We then had a newly composed Blood on the Dance Floor video that incorporated the original footage of Michael singing and dancing with new footage of Cirque du Soleil’s MJ ONE cast members doing what they do so well. While I don’t understand the need for a new BOTDF video when the original is so great (see my article about it via the link here) I guess every new album release – Scream, in this case – is entitled to a new video or two. If music video shows on TV don’t want to play the classics, give them something ‘new’ that remains true to the vision of the original.
Finally it was time for Thriller 3D, with director John Landis walking on stage to introduce his masterpiece. He spoke briefly about it, and introduced some VIP attendees in the audience – the legendary SPFX/make-up artist who created Michael’s werecat character, Rick Baker (‘leave it to Rick to wear a white shirt’ Landis quipped, as Baker stood for appreciative applause against a mostly dark-clad audience) and Ola Ray, who plays Michael’s girlfriend in the video. Ola still looks stunning, and it was good to see her at the event, happy and celebrating Michael now that her financial claims against him – and subsequently his Estate – have been settled.
There was an especially interesting moment in Landis’ introduction where he expressed how he would love to get his hands on the HIStory tour footage and edit that into a special. My ears pricked up at this, as HIStory is my favourite of Michael’s tours. If it was wishful thinking on John’s part, I hoped Michael’s Estate were listening and taking note.

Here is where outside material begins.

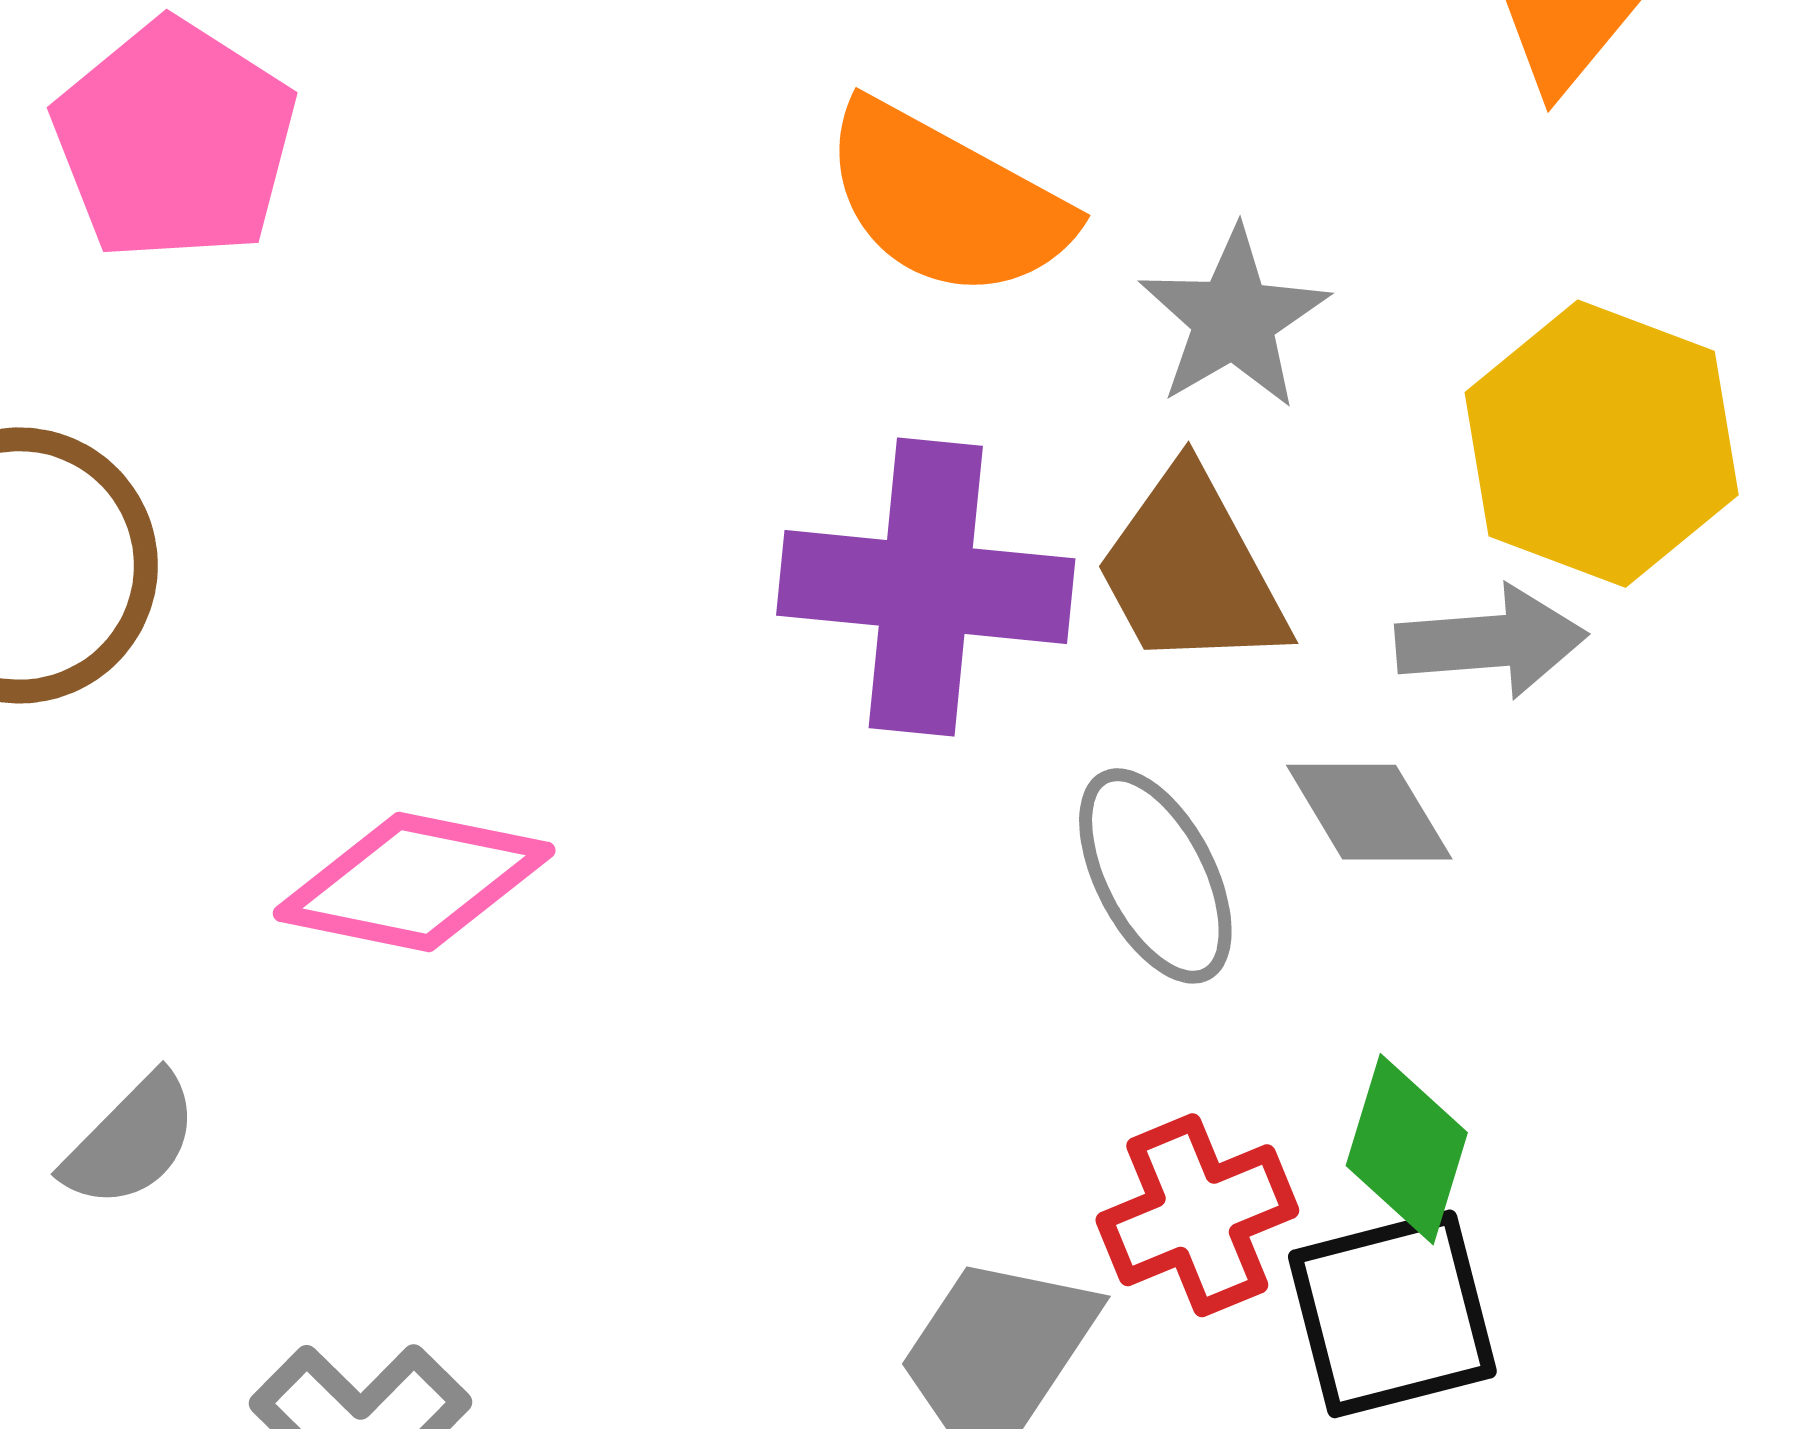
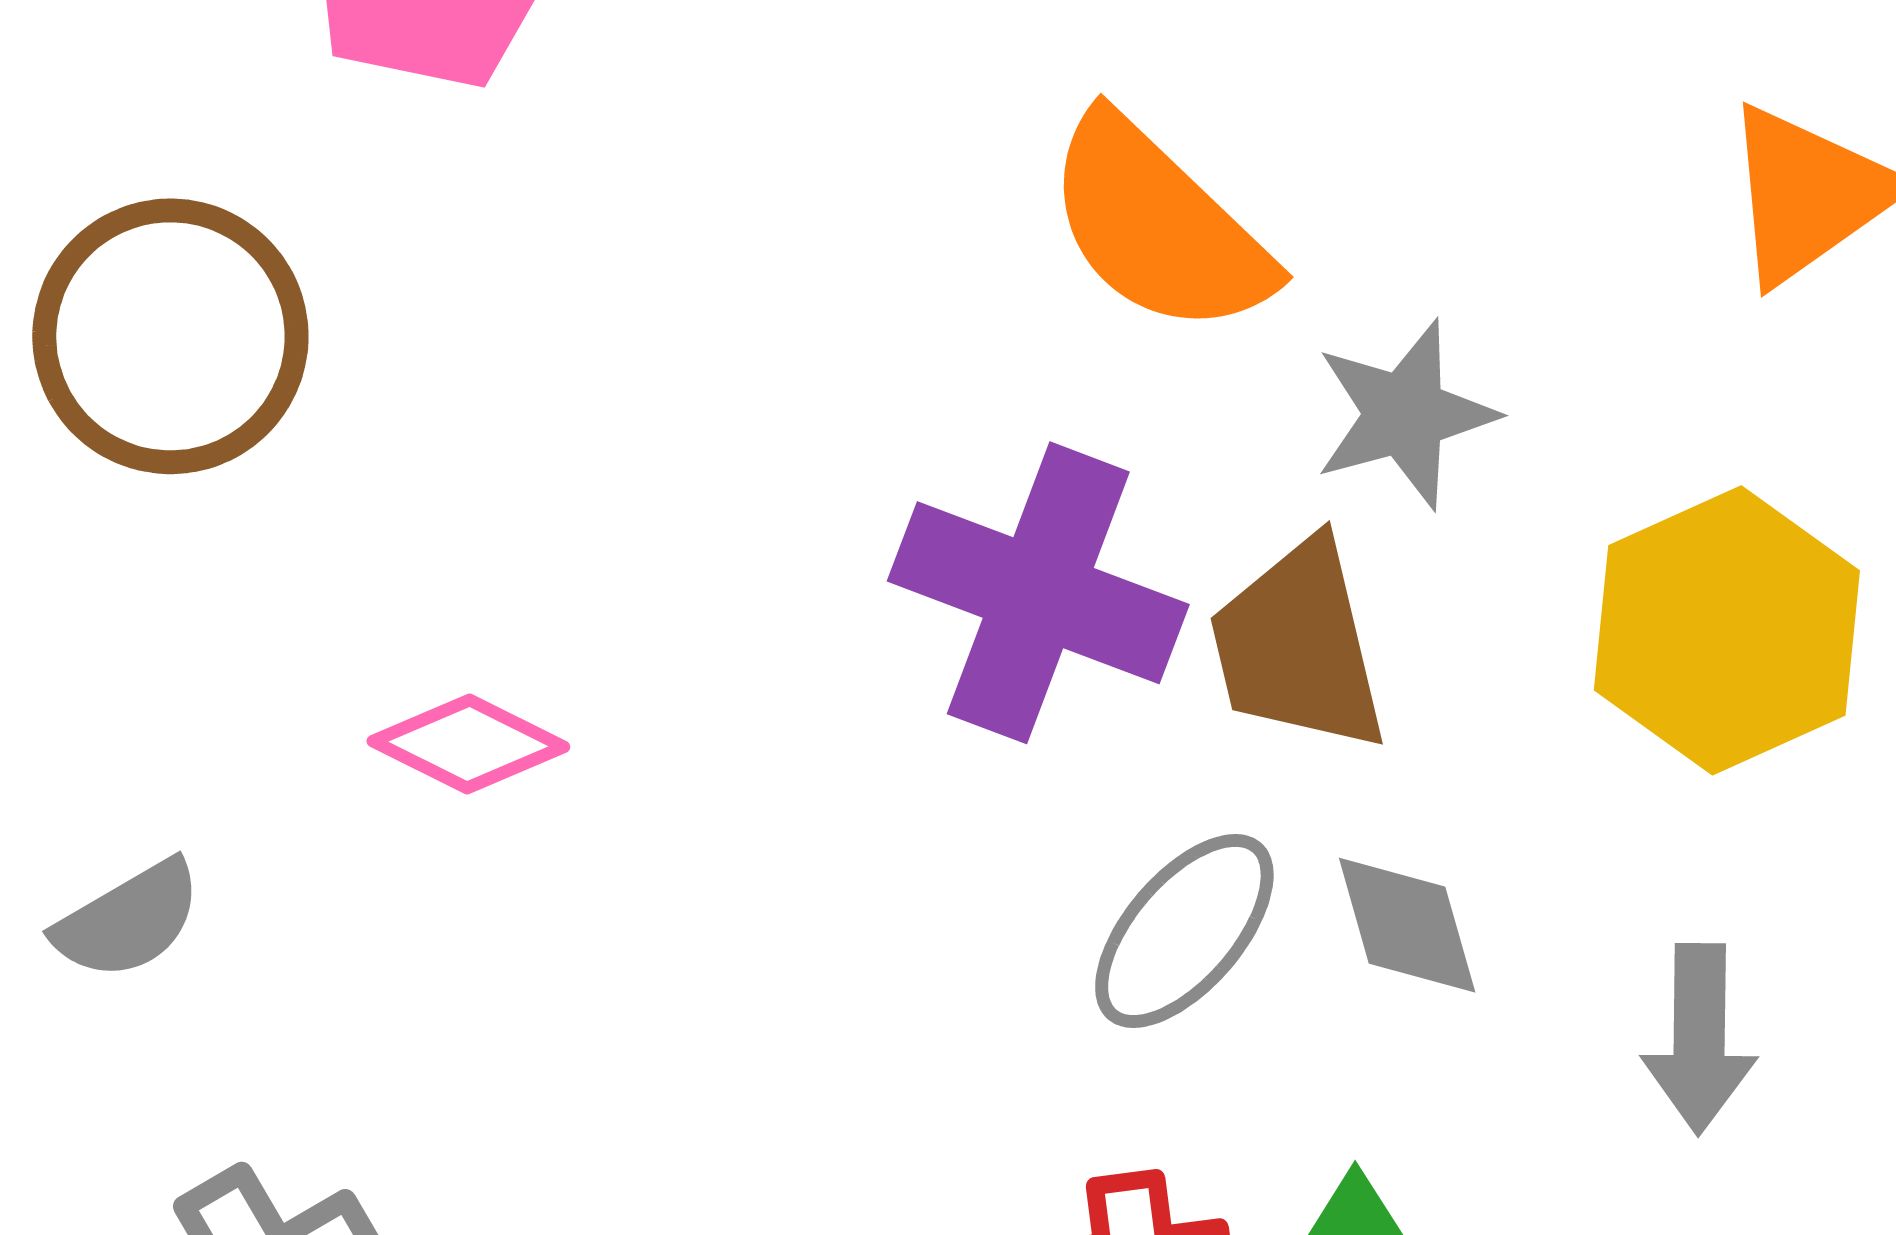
gray arrow: (1491, 642) -> (1699, 1039), moved, turned 80
gray ellipse: (1155, 876) -> (1184, 931), turned 53
pink diamond: (414, 882) -> (468, 744), size x0.7

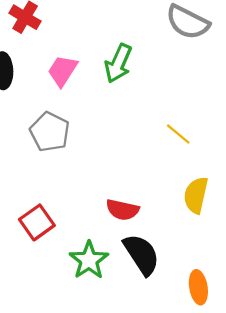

Every seat in the theatre had been equipped with 3D glasses in preparation for the screening of Thriller, and while the impact of the 3D was minimal, the impact of the video, and especially the dance sequences on the big screen, was quite the opposite. Like Ghosts, the cinematic quality of Thriller was clearly evident when projected in the larger-than-life format for the cinema screen.
After the cheers and applause following the show, we stood and talked in groups in the theatre, awaiting the bulk of the crowd to file out and on to the after party in the event venue upstairs. When we got there, DJ Steve Aoki was pumping out thumping dance mixes of MJ tracks to a back-drop of swirling lights, while high up on the walls, footage of Michael’s videos relevant to the Scream album were played in constant rotation.
The VIPs had their own roped off area, but did not restrict themselves to the space – it was just somewhere to which they could retreat when the press of the crowd became too exhausting – which it was at times.
As reported in the media (and sighted by yours truly) Joseph and Jackie Jackson were in attendance, and well-known MJ impersonator Carlo Reilly made himself available for fan photos and joined Aoki on the stage for one number.
There was free food and drink – and no sign of the action, or the energy, slacking for the majority of the fans who were revelling in the celebrations. That was the important aspect of the night – it was a CELEBRATION of Michael Jackson.
Whether or not one buys the album, supports its release, is interested in the respective short films or the animated TV special, this was first and foremost an opportunity for fans, VIPs and the Estate to come together in common purpose – acknowledging the genius of Michael Jackson and his art, and the many collaborators who helped him realise his vision and ambitions for some of his pieces.
Despite the volume of the music making conversations virtually impossible, I was determined to get a word with Estate co-executor John Branca. We were able to attract his attention and he was happy to come over and talk with us. I wish it had been under conditions that made a real conversation possible. As it was, we talked briefly about Ghosts – which I told him was my absolute favourite – the new Blood on the Dance Floor video (the song is John’s current favourite – though he admitted his favourites change all the time) and the fact that next year Thriller 3D will be in IMAX theatres all over the world.
John also talked about the plans for Michael’s 60th birthday celebrations in Las Vegas in August 2018. This is probably going to be the biggest event on the MJ calendar for the year, and one which those of us who are ‘travelling fans’ should prepare for in advance. It’s going to be HUGE! (I use that word without intending it to remind anyone of a certain individual currently occupying the Oval Office in the US!)
My friends stayed on to party a little longer, while I headed back to my hotel. It had been a long day, preceded by an almost sleepless night, and a long day’s drive before that, and while the midnight hour was still about 75 minutes away, for me it was definitely time to call it a day!
One final footnote to the evening that made me smile was witnessing Joe Jackson and his minders waiting for a hotdog to be prepared for him by a street vendor outside the cinema. I guess Joe’s tastes are for more hearty fare than all the free food on offer at the party.
And that, dear friends and fellow fans, was my experience of MJ Scream Los Angeles, in Hollywood, on the night of 24 October 2017. It was worth the effort it took to be there, that’s for sure.